Segment Open

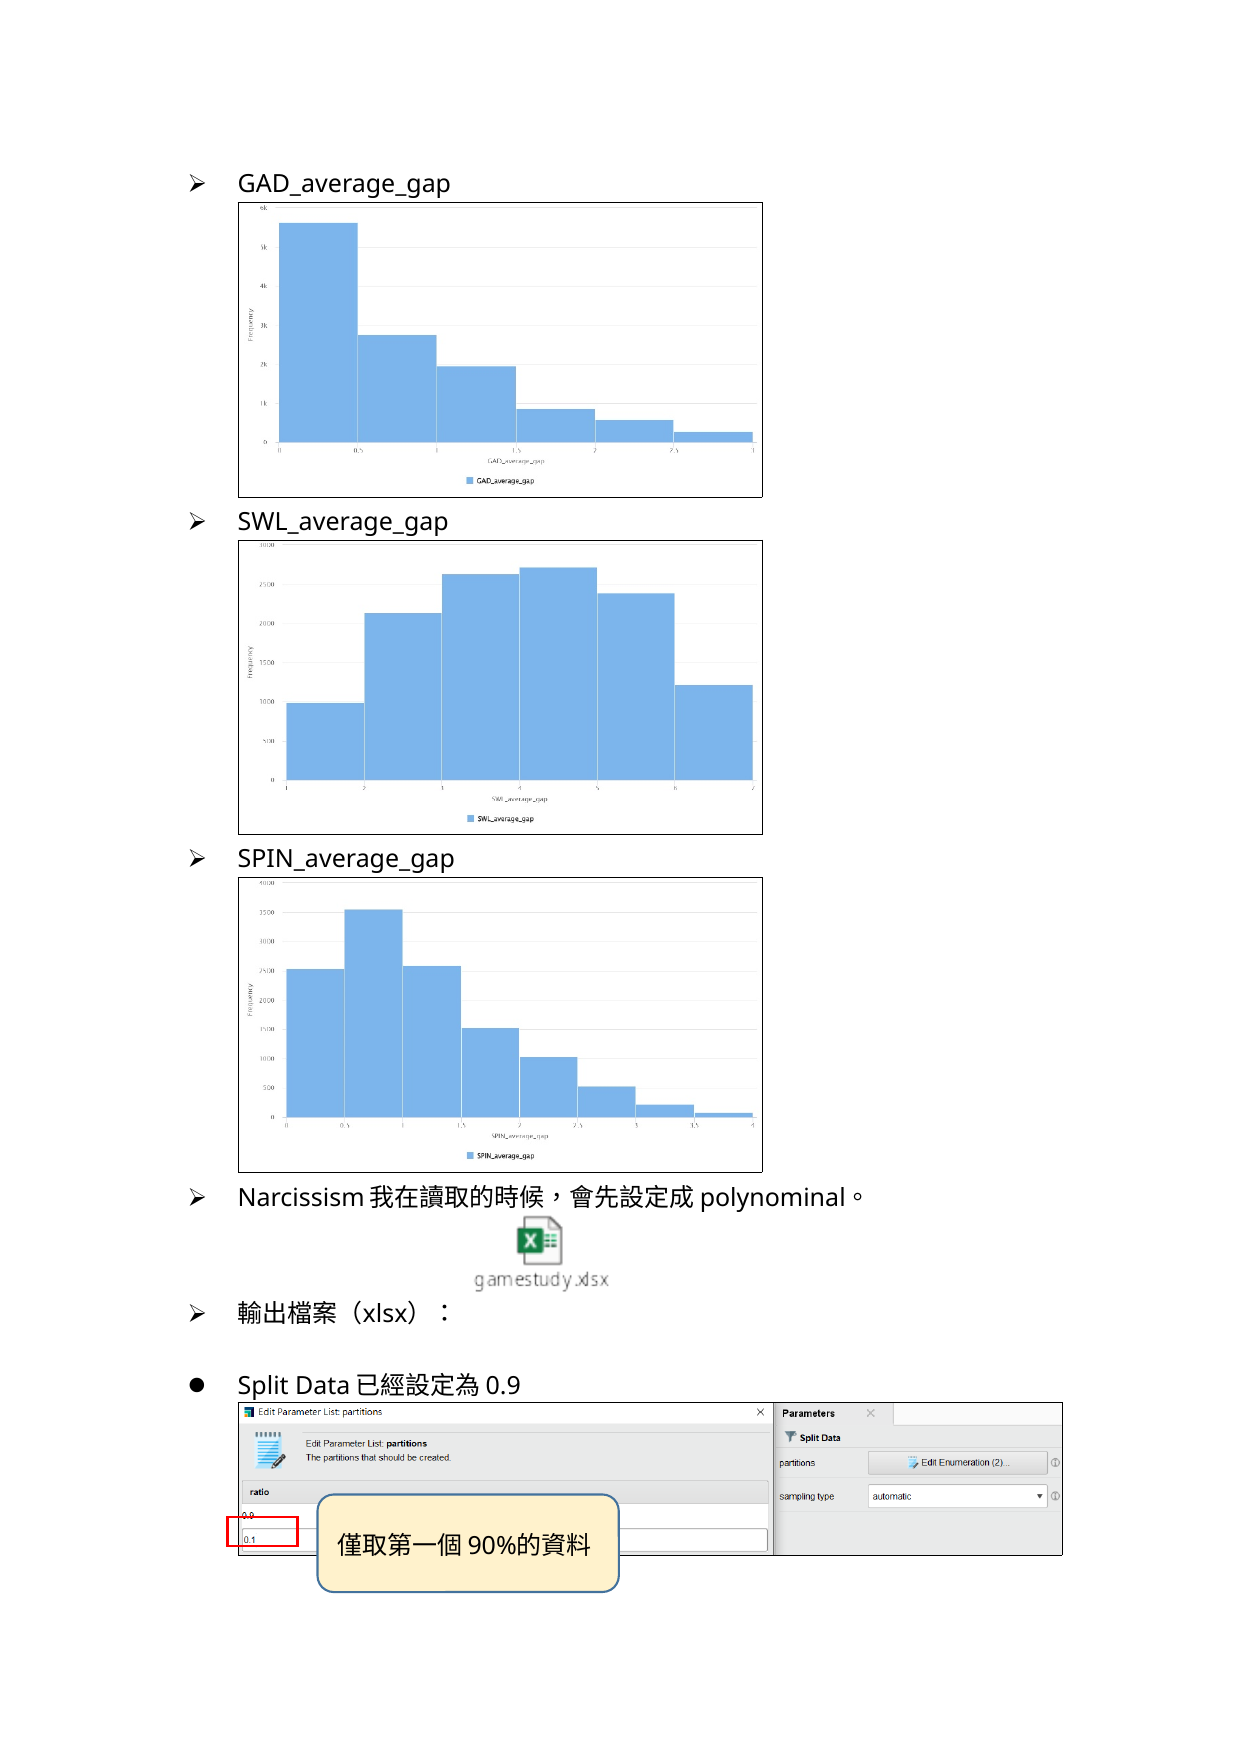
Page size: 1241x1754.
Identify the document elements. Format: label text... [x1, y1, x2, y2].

list 輸出檔案（xlsx）： [187, 1214, 1053, 1364]
picture [239, 1518, 296, 1545]
picture [239, 203, 762, 497]
list SPIN_average_gap [187, 839, 1053, 877]
list GAD_average_gap [187, 164, 1053, 202]
list Split Data已經設定為0.9 [187, 1364, 1053, 1402]
picture [239, 878, 762, 1172]
picture [239, 541, 762, 834]
list Narcissism我在讀取的時候，會先設定成polynominal。 [187, 1177, 1053, 1214]
list SWL_average_gap [187, 502, 1053, 539]
picture [239, 1403, 1062, 1555]
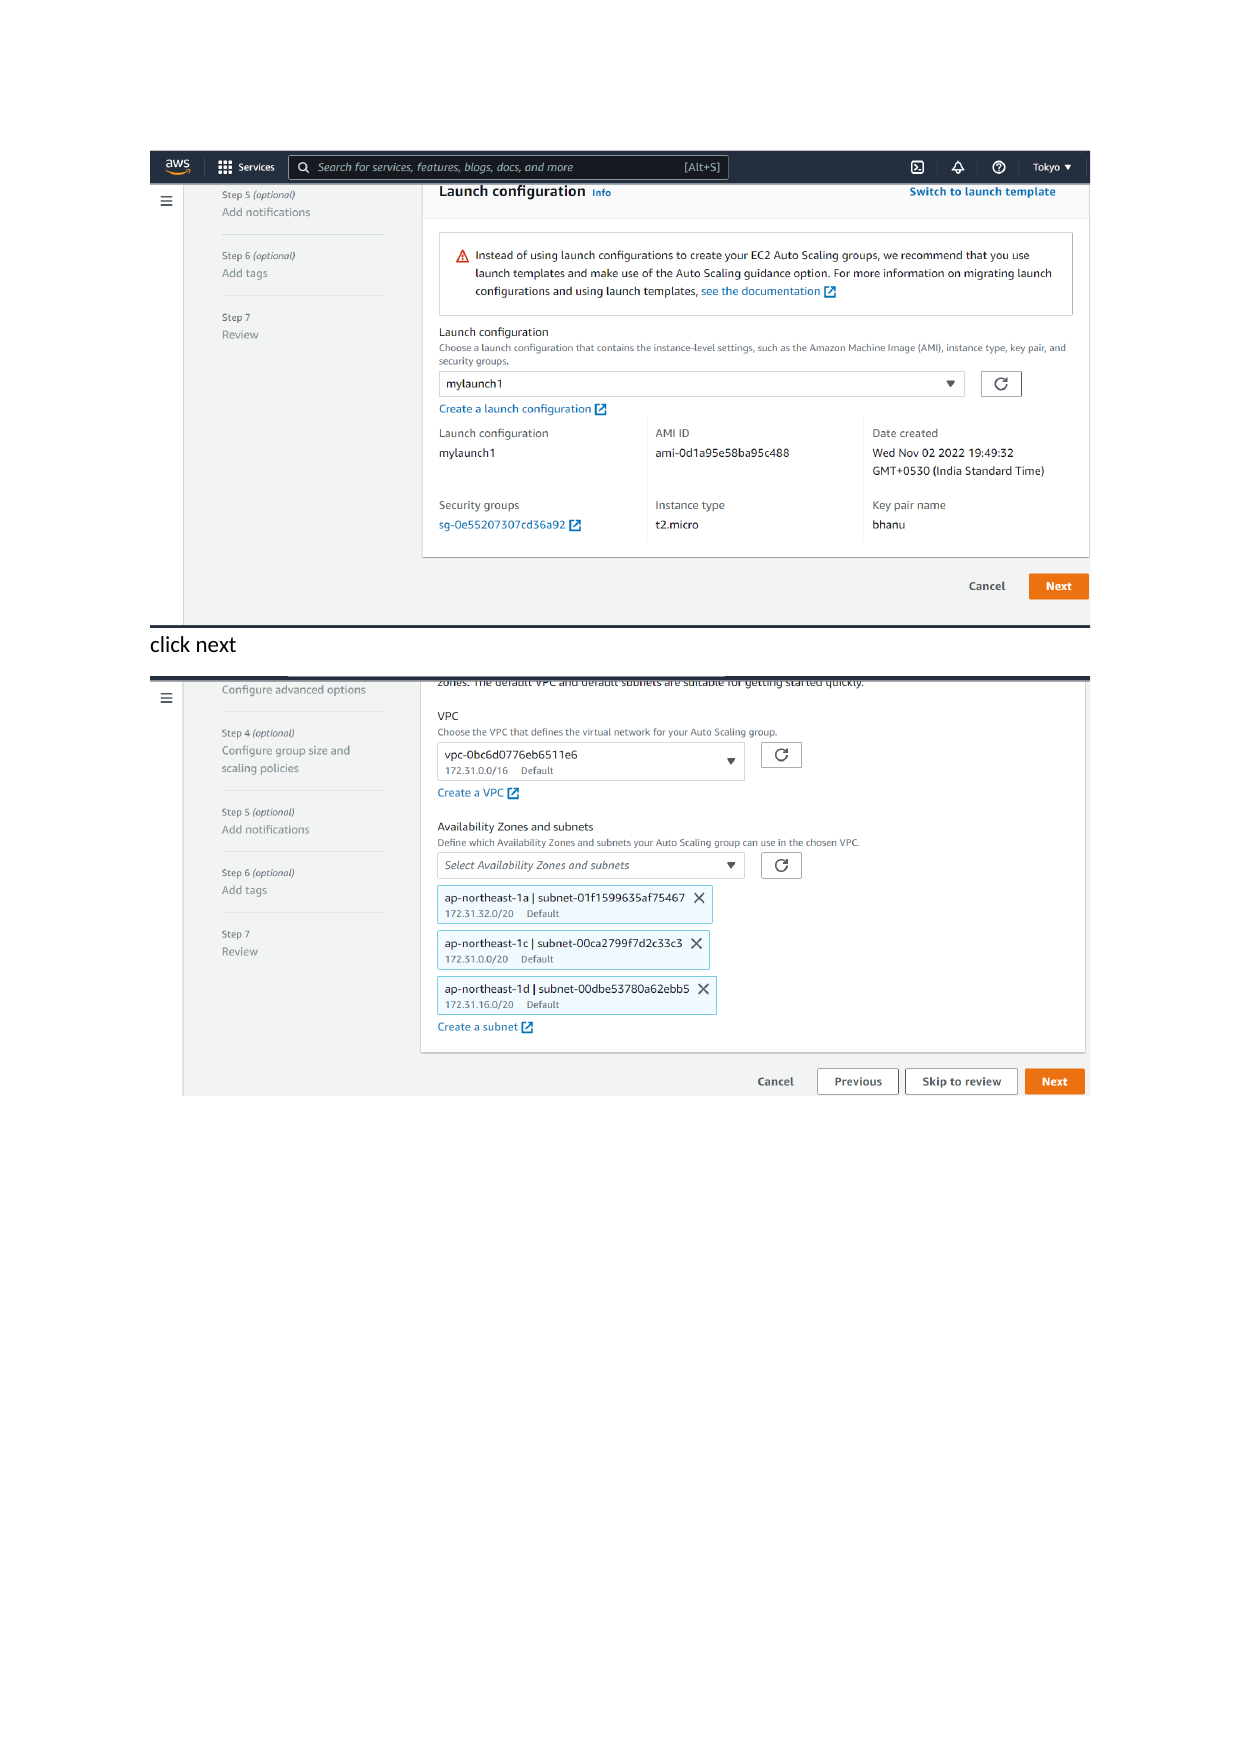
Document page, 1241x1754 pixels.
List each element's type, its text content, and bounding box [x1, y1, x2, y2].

Segment Closed

◆ EXERCISE
In your copy, include no pictures, but set down every record exactly.

◆ REPLY
Page size: 1241x1754.
Identify the document elements. Format: label text... [x1, y1, x2, y2].

list 輸出檔案（xlsx）： [187, 1214, 1053, 1364]
picture [239, 1518, 296, 1545]
picture [239, 203, 762, 497]
list SPIN_average_gap [187, 839, 1053, 877]
list GAD_average_gap [187, 164, 1053, 202]
list Split Data已經設定為0.9 [187, 1364, 1053, 1402]
picture [239, 878, 762, 1172]
picture [239, 541, 762, 834]
list Narcissism我在讀取的時候，會先設定成polynominal。 [187, 1177, 1053, 1214]
list SWL_average_gap [187, 502, 1053, 539]
picture [239, 1403, 1062, 1555]
Document page, 1241x1754 pixels.
List each element's type, its text content, and bounding box [x1, y1, x2, y2].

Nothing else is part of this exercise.